En général, cependant, les manifestations seront organisées à des jours différents et, si elles ont lieu le même jour et à la même heure, les groupes essaieront de maintenir une distance physique. Un groupe peut marcher derrière l'autre en veillant à ce que ni les mots ni les orateurs ne se mélangent. Paradoxalement, le souci mutuel de ne pas déranger l'autre facilite grandement la tâche de la police israélienne, qui peut alors disperser la foule pour "trouble à l'ordre public". Ce drame illustre de la manière la plus claire et la plus douloureuse qui soit que la question séculaire - qui sommes-nous, les Palestiniens ? - n'a pas été sérieusement traitée. Tant que les responsables religieux ne permettront pas que le texte religieux soit lu ici et maintenant, et tant qu'ils ne réaliseront pas la signification du verset "Il n'y a pas de contrainte en matière de foi", une telle réflexion ne pourra tout simplement pas avoir lieu. Une réflexion sérieuse sur l'identité des Palestiniens ne pourra avoir lieu tant que les dirigeants nationalistes laïques penseront que la tradition peut et doit être enterrée, que l'existence de longue date du religieux et du théologique dans l'appartenance sociale du peuple palestinien ne doit pas jouer un rôle significatif dans la planification de notre avenir.
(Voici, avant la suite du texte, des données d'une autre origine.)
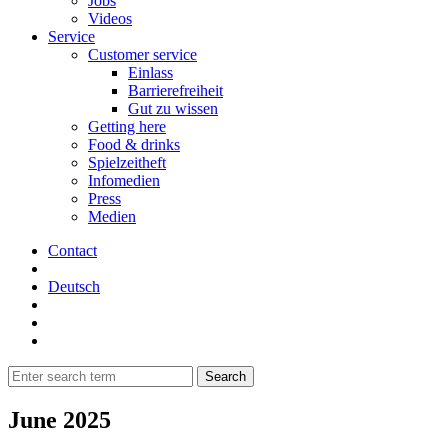
Jobs
Videos
Service
Customer service
Einlass
Barrierefreiheit
Gut zu wissen
Getting here
Food & drinks
Spielzeitheft
Infomedien
Press
Medien
Contact
Deutsch
June 2025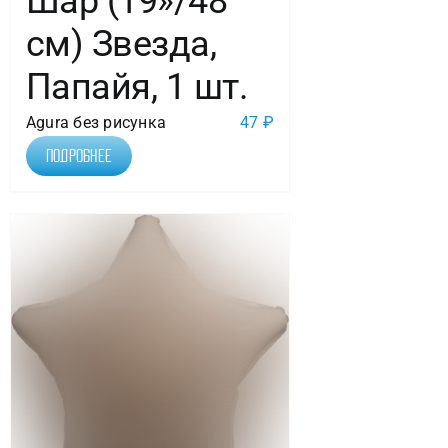
Шар (19»/48
см) Звезда,
Папайя, 1 шт.
Agura без рисунка
47
₽
Подробнее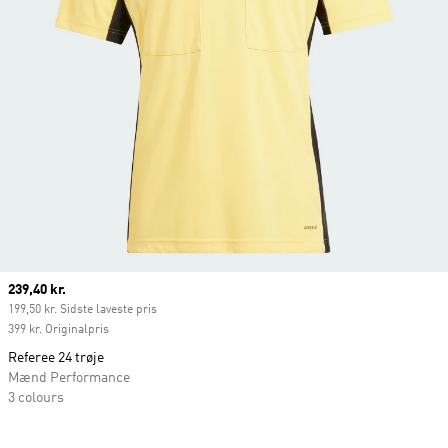
Current price
239,40 kr.
199,50 kr. Sidste laveste pris
399 kr. Originalpris
Referee 24 trøje
Mænd Performance
3 colours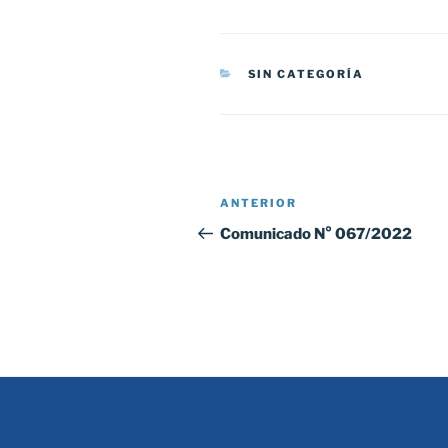
CATEGORÍAS
SIN CATEGORÍA
Navegación
Entrada
ANTERIOR
de
anterior:
Comunicado N° 067/2022
entradas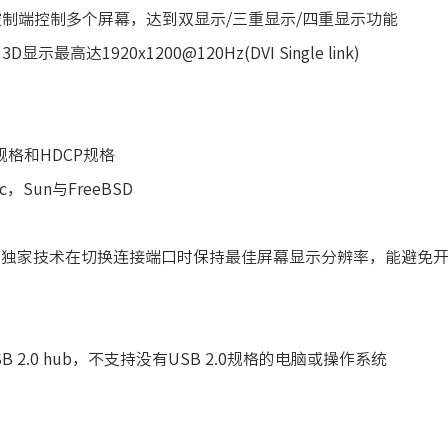
一控制端控制多个屏幕，达到双显示/三重显示/四重显示功能
3D显示最高达1920x1200@120Hz(DVI Single link)
VI规格和HDCP规格
ac，Sun与FreeBSD
技术-ATEN独家技术在切换连接端口时保持最佳屏幕显示分辨率，能避免
内建USB 2.0 hub，不支持没有USB 2.0规格的电脑或操作系统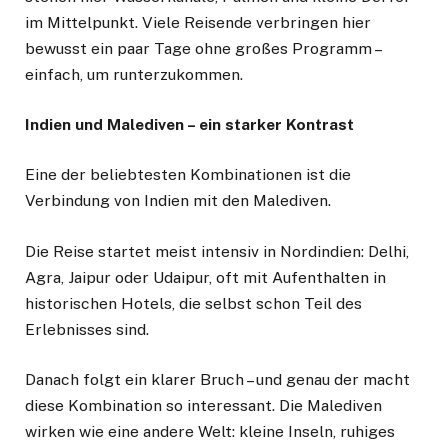
im Mittelpunkt. Viele Reisende verbringen hier
bewusst ein paar Tage ohne großes Programm –
einfach, um runterzukommen.
Indien und Malediven – ein starker Kontrast
Eine der beliebtesten Kombinationen ist die
Verbindung von Indien mit den Malediven.
Die Reise startet meist intensiv in Nordindien: Delhi,
Agra, Jaipur oder Udaipur, oft mit Aufenthalten in
historischen Hotels, die selbst schon Teil des
Erlebnisses sind.
Danach folgt ein klarer Bruch – und genau der macht
diese Kombination so interessant. Die Malediven
wirken wie eine andere Welt: kleine Inseln, ruhiges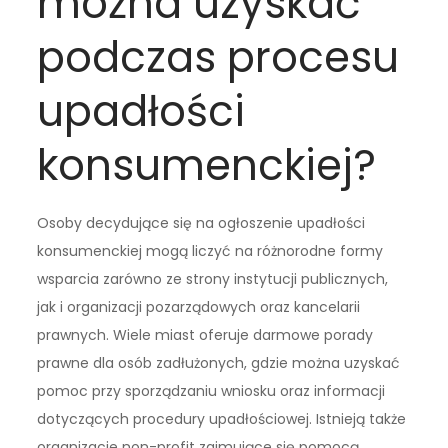
można uzyskać
podczas procesu
upadłości
konsumenckiej?
Osoby decydujące się na ogłoszenie upadłości
konsumenckiej mogą liczyć na różnorodne formy
wsparcia zarówno ze strony instytucji publicznych,
jak i organizacji pozarządowych oraz kancelarii
prawnych. Wiele miast oferuje darmowe porady
prawne dla osób zadłużonych, gdzie można uzyskać
pomoc przy sporządzaniu wniosku oraz informacji
dotyczących procedury upadłościowej. Istnieją także
organizacje non-profit zajmujące się pomocą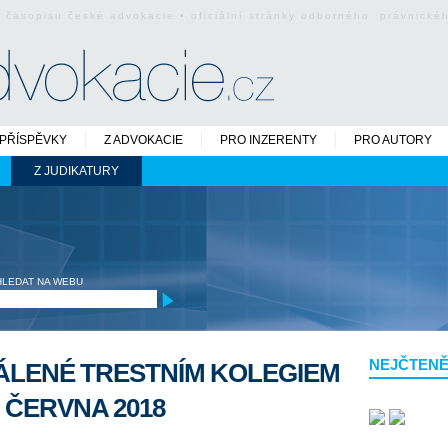
o časopisu české advokacie • oficiální stránky odborného právnick
PŘÍSPĚVKY
Z ADVOKACIE
PRO INZERENTY
PRO AUTORY
Z JUDIKATURY
HLEDAT NA WEBU
NEJČTENĚ
ÁLENÉ TRESTNÍM KOLEGIEM
. ČERVNA 2018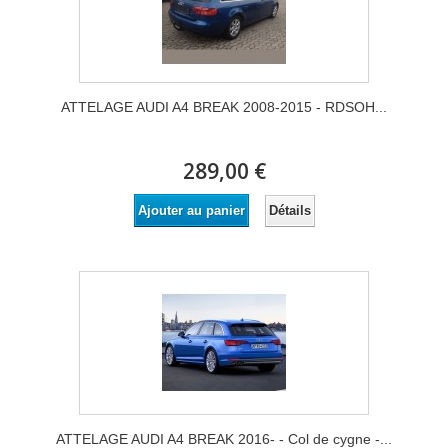
ATTELAGE AUDI A4 BREAK 2008-2015 - RDSOH...
289,00 €
Détails
Ajouter au panier
ATTELAGE AUDI A4 BREAK 2016- - Col de cygne -...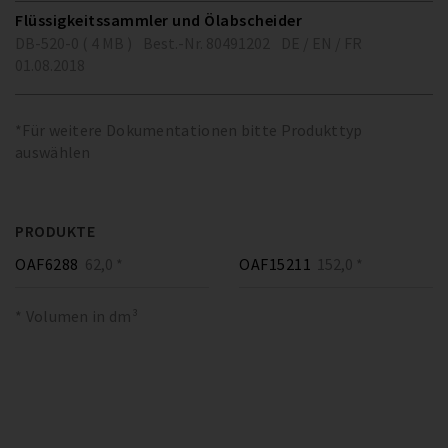
Flüssigkeitssammler und Ölabscheider
DB-520-0 ( 4 MB )
Best.-Nr. 80491202
DE / EN / FR
01.08.2018
*Für weitere Dokumentationen bitte Produkttyp
auswählen
PRODUKTE
OAF6288
62,0 *
OAF15211
152,0 *
* Volumen in dm³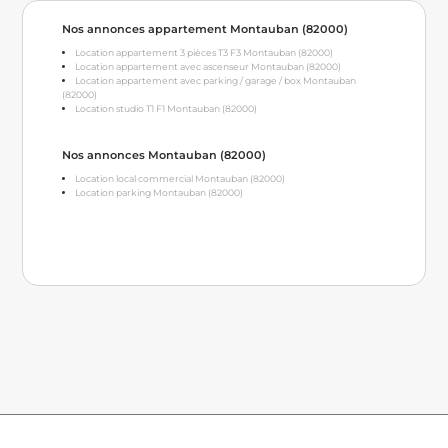
Nos annonces appartement Montauban (82000)
Location appartement 3 pièces T3 F3 Montauban (82000)
Location appartement avec ascenseur Montauban (82000)
Location appartement avec parking / garage / box Montauban
(82000)
Location studio T1 F1 Montauban (82000)
Nos annonces Montauban (82000)
Location local commercial Montauban (82000)
Location parking Montauban (82000)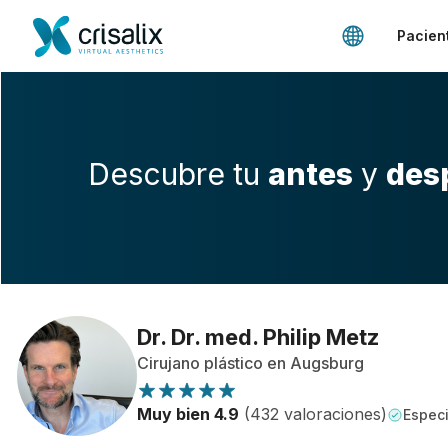
Pacien
Descubre tu
antes
y
des
Dr. Dr. med. Philip Metz
Cirujano plástico en Augsburg
Muy bien 4.9
(432 valoraciones)
Especi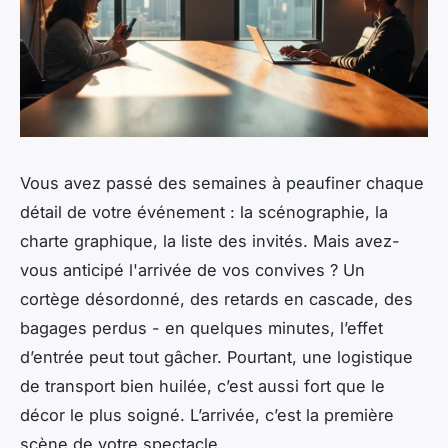
Vous avez passé des semaines à peaufiner chaque
détail de votre événement : la scénographie, la
charte graphique, la liste des invités. Mais avez-
vous anticipé l'arrivée de vos convives ? Un
cortège désordonné, des retards en cascade, des
bagages perdus - en quelques minutes, l’effet
d’entrée peut tout gâcher. Pourtant, une logistique
de transport bien huilée, c’est aussi fort que le
décor le plus soigné. L’arrivée, c’est la première
scène de votre spectacle.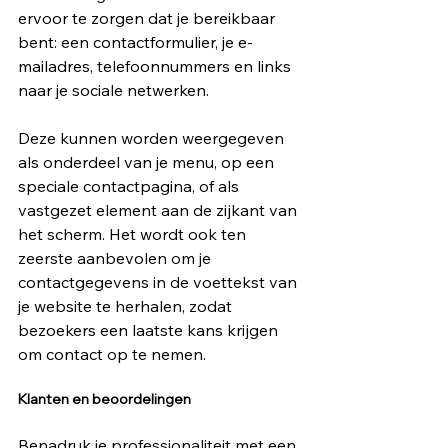
ervoor te zorgen dat je bereikbaar 
bent: een contactformulier, je e-
mailadres, telefoonnummers en links 
naar je sociale netwerken.
Deze kunnen worden weergegeven 
als onderdeel van je menu, op een 
speciale contactpagina, of als 
vastgezet element aan de zijkant van 
het scherm. Het wordt ook ten 
zeerste aanbevolen om je 
contactgegevens in de voettekst van 
je website te herhalen, zodat 
bezoekers een laatste kans krijgen 
om contact op te nemen.
Klanten en beoordelingen
Benadruk je professionaliteit met een 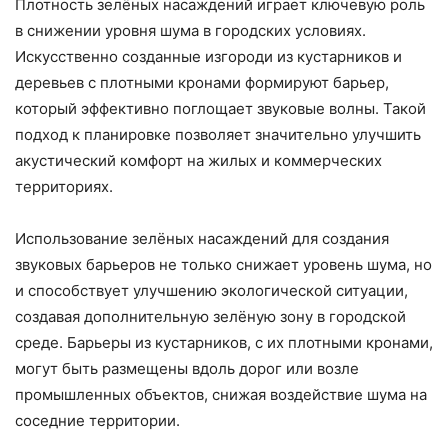
Плотность зелёных насаждений играет ключевую роль
в снижении уровня шума в городских условиях.
Искусственно созданные изгороди из кустарников и
деревьев с плотными кронами формируют барьер,
который эффективно поглощает звуковые волны. Такой
подход к планировке позволяет значительно улучшить
акустический комфорт на жилых и коммерческих
территориях.
Использование зелёных насаждений для создания
звуковых барьеров не только снижает уровень шума, но
и способствует улучшению экологической ситуации,
создавая дополнительную зелёную зону в городской
среде. Барьеры из кустарников, с их плотными кронами,
могут быть размещены вдоль дорог или возле
промышленных объектов, снижая воздействие шума на
соседние территории.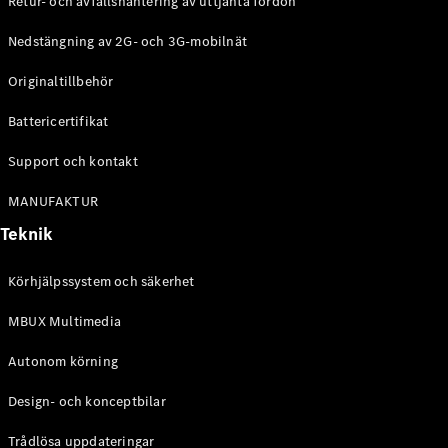
Retur- och avfallshantering av uttjänta fordon
G-
Elektrisk
Klass
Nedstängning av 2G- och 3G-mobilnät
G-Klass
Originaltillbehör
Konfigurator
Battericertifikat
Mercedes-
Benz Online
Support och kontakt
Store
Kombi
MANUFAKTUR
Teknik
Körhjälpssystem och säkerhet
MBUX Multimedia
Alla Kombi
CLA
Autonom körning
Shooting
Elektrisk
Brake
Design- och konceptbilar
C-Klass
Kombi
Trådlösa uppdateringar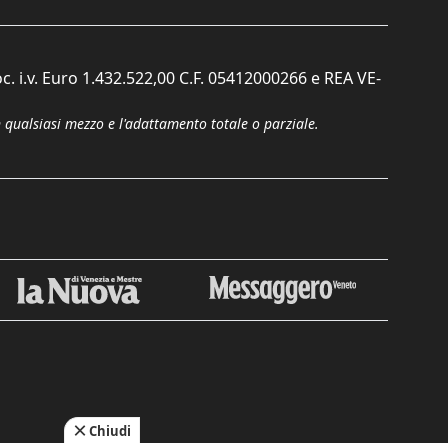
c. i.v. Euro 1.432.522,00 C.F. 05412000266 e REA VE-
n qualsiasi mezzo e l'adattamento totale o parziale.
Chiudi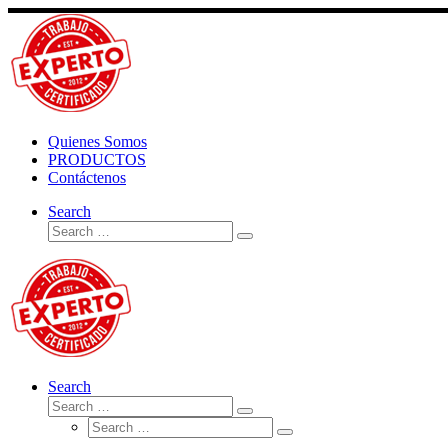
Skip
to
content
Quienes Somos
PRODUCTOS
Contáctenos
Search
Search
Search
…
Search
Search
Search
Search
…
Search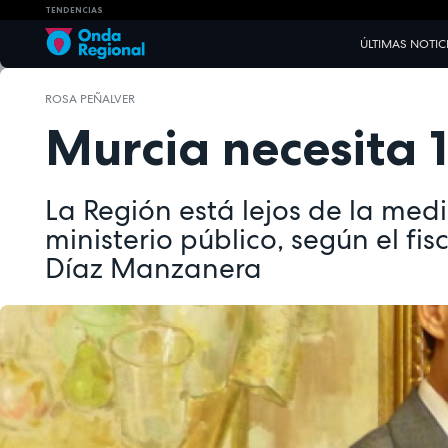
TENDENCIAS
ÚLTIMAS NOTIC
ROSA PEÑALVER
Murcia necesita 1
La Región está lejos de la med
ministerio público, según el fisc
Díaz Manzanera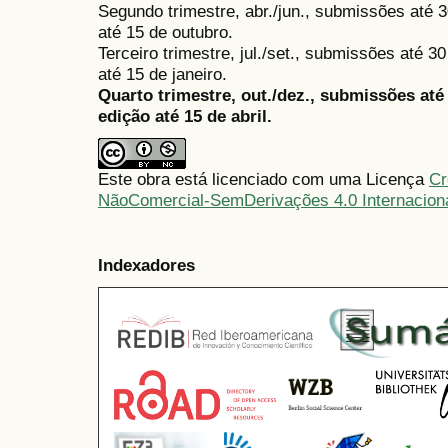
Segundo trimestre, abr./jun., submissões até 3
até 15 de outubro.
Terceiro trimestre, jul./set., submissões até 
até 15 de janeiro.
Quarto trimestre, out./dez., submissões at
edição até 15 de abril.
Este obra está licenciado com uma Licença
Cr
NãoComercial-SemDerivações 4.0 Internacion
Indexadores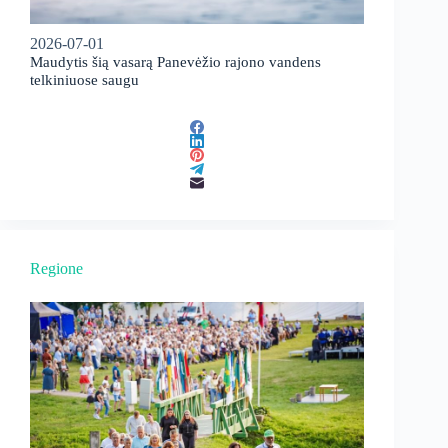
2026-07-01
Maudytis šią vasarą Panevėžio rajono vandens
telkiniuose saugu
Regione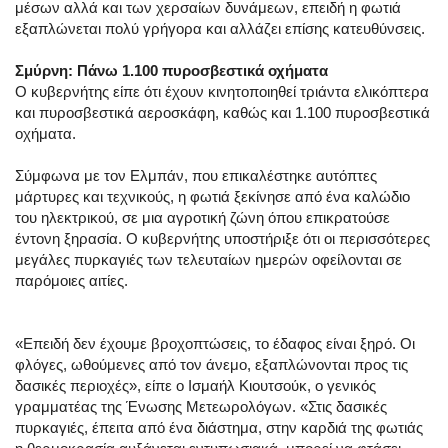
μέσων αλλά και των χερσαίων δυνάμεων, επειδή η φωτιά
εξαπλώνεται πολύ γρήγορα και αλλάζει επίσης κατευθύνσεις.
Σμύρνη: Πάνω 1.100 πυροσβεστικά οχήματα
Ο κυβερνήτης είπε ότι έχουν κινητοποιηθεί τριάντα ελικόπτερα
και πυροσβεστικά αεροσκάφη, καθώς και 1.100 πυροσβεστικά
οχήματα.
Σύμφωνα με τον Ελμπάν, που επικαλέστηκε αυτόπτες
μάρτυρες και τεχνικούς, η φωτιά ξεκίνησε από ένα καλώδιο
του ηλεκτρικού, σε μια αγροτική ζώνη όπου επικρατούσε
έντονη ξηρασία. Ο κυβερνήτης υποστήριξε ότι οι περισσότερες
μεγάλες πυρκαγιές των τελευταίων ημερών οφείλονται σε
παρόμοιες αιτίες.
«Επειδή δεν έχουμε βροχοπτώσεις, το έδαφος είναι ξηρό. Οι
φλόγες, ωθούμενες από τον άνεμο, εξαπλώνονται προς τις
δασικές περιοχές», είπε ο Ισμαήλ Κιουτσούκ, ο γενικός
γραμματέας της Ένωσης Μετεωρολόγων. «Στις δασικές
πυρκαγιές, έπειτα από ένα διάστημα, στην καρδιά της φωτιάς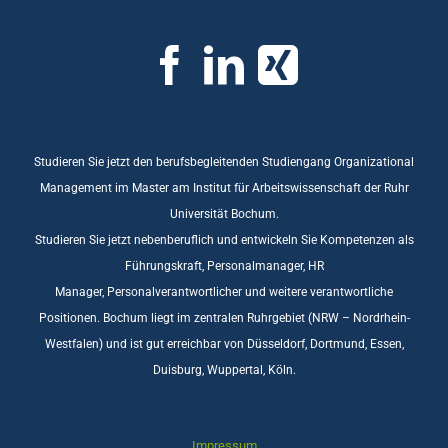
Studieren Sie jetzt den berufsbegleitenden Studiengang Organizational
Management im Master am Institut für Arbeitswissenschaft der Ruhr
Universität Bochum.
Studieren Sie jetzt nebenberuflich und entwickeln Sie Kompetenzen als
Führungskraft, Personalmanager, HR
Manager, Personalverantwortlicher und weitere verantwortliche
Positionen. Bochum liegt im zentralen Ruhrgebiet (NRW – Nordrhein-
Westfalen) und ist gut erreichbar von Düsseldorf, Dortmund, Essen,
Duisburg, Wuppertal, Köln.
Impressum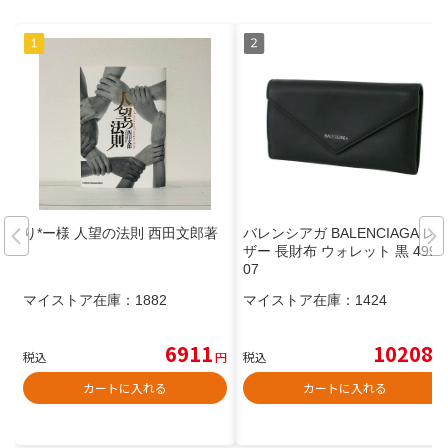
り*ー様 人望の法則 西田文郎著
バレンシアガ BALENCIAGA レ
ザー 長財布 ウォレット 黒 4992
07
マイストア在庫：
1882
マイストア在庫：
1424
6911
10208
税込
円
税込
円
カートに入れる
カートに入れる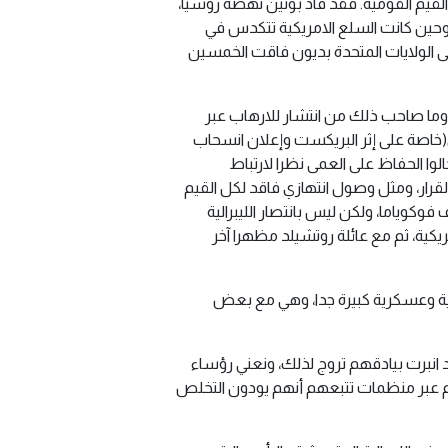
يم القومية. فقد قاد بوتين نهضة روسيا،
ا. وحين كانت السلع الامريكية تتكدس في
على الولايات المتحدة بديون فاقت الخمسين
وما صاحب ذلك من انتشار للارهاب عبر
بي(خاصة على إثر البريكست وإعلان انسحاب
وا الحفاظ على العمى نظرا لارتباط
لقرار، ومثل وصول انتهازي فاقد لكل القيم
وكوياما، ولكن ليس بانتصار الليبرالية
ريكية، ثم مع عائلة روتشيلد مظهرا آخر
امية وعسكرية كبيرة جدا، وهي مع بعض
د انبرت بيادقهم تروج لذلك، ونعني رؤساء
عبر منظمات تتبعهم أنهم يودون التخلص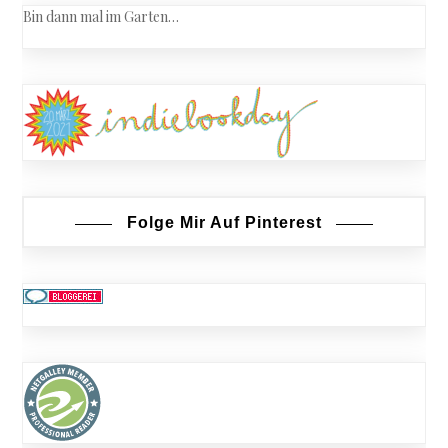
Bin dann mal im Garten…
Folge Mir Auf Pinterest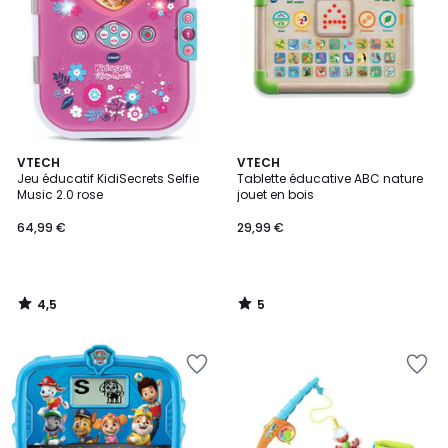
4,5
5
VTECH
VTECH
/ 5
/
Jeu éducatif KidiSecrets Selfie
Tablette éducative ABC nature
5
Music 2.0 rose
jouet en bois
64,99 €
29,99 €
4,5
5
/
/
5
5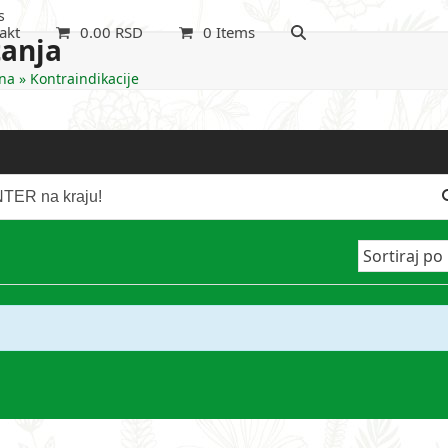
s
akt
0.00
RSD
0 Items
tanja
na
»
Kontraindikacije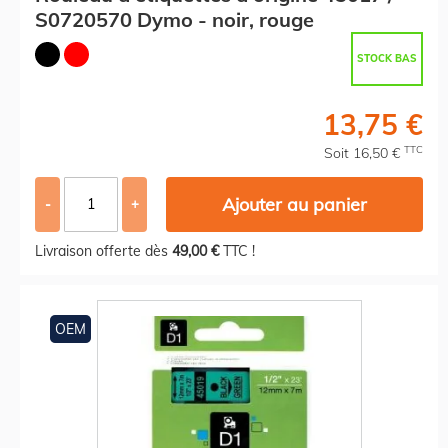
S0720570 Dymo - noir, rouge
STOCK BAS
13,75 €
TTC
Soit 16,50 €
Ajouter au panier
-
+
Livraison offerte dès
49,00 €
TTC !
OEM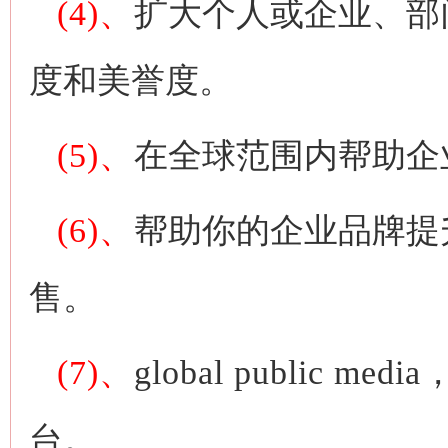
(4)、
扩大个人或企业、部
度和美誉度。
(5)、
在全球范围内帮助企
(6)、
帮助你的企业品牌提
售。
(7)、
global public media
台。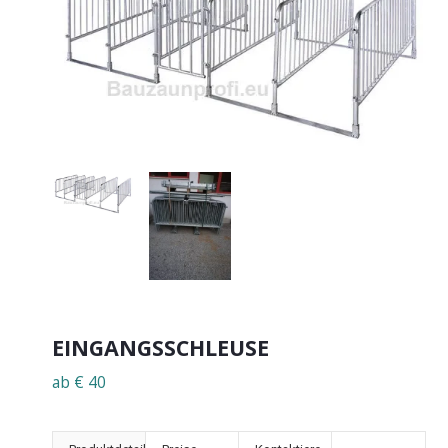
EINGANGSSCHLEUSE
ab € 40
De même que le "nous" théologique n'est exclusif à aucun groupe mais constitue un espace ouvert au mouvement et à l'interprétation, de même le "nous" moderne change de formes et de nuances parmi ceux qui sont religieux. Une jeune fille portant un short et des cheveux en bataille peut jeûner pendant le mois de Ramadan avec une grande sincérité, tout comme une jeune fille indépendante portant un voile peut nager dans l'océan et découvrir ses trésors. Le meilleur de l'homme, y compris la foi sincère en Dieu, n'est visible que pour Dieu, alors que le monde est ouvert à tous. Nous ferions mieux de nous abstenir d'interférer avec ce qui appartient à Dieu et de commencer, au contraire, à assumer la responsabilité de nos propres actions, que ce soit en tant qu'individus ou en tant que groupes sociaux.
Parce que nous tardons à assumer la responsabilité de la situation des villes palestiniennes du centre, nos mains sont tachées de sang. Oui, le temps est venu de se référer à ces villes dans les termes de leur propre géographie plutôt qu'en tant que "villes mixtes", comme elles sont largement connues, ce qui les maintient en marge de la conscience palestinienne. La criminalité s'est déjà étendue à d'autres régions. Et tandis que les camps laïques et religieux se tiennent par la gorge, ne reconnaissant pas la politique qui les divise en groupes éclatés, ne reconnaissant pas les nombreuses choses qui les maintiennent ensemble, les Palestiniens ne sont pas en mesure de faire face à leurs problèmes ensemble, le sang de nos jeunes femmes et de nos jeunes hommes continuera à se répandre dans les brèches béantes créées par la Nakba - jusqu'à ce que la tragédie devienne une comédie dépourvue de sens, sans ordre ni logique.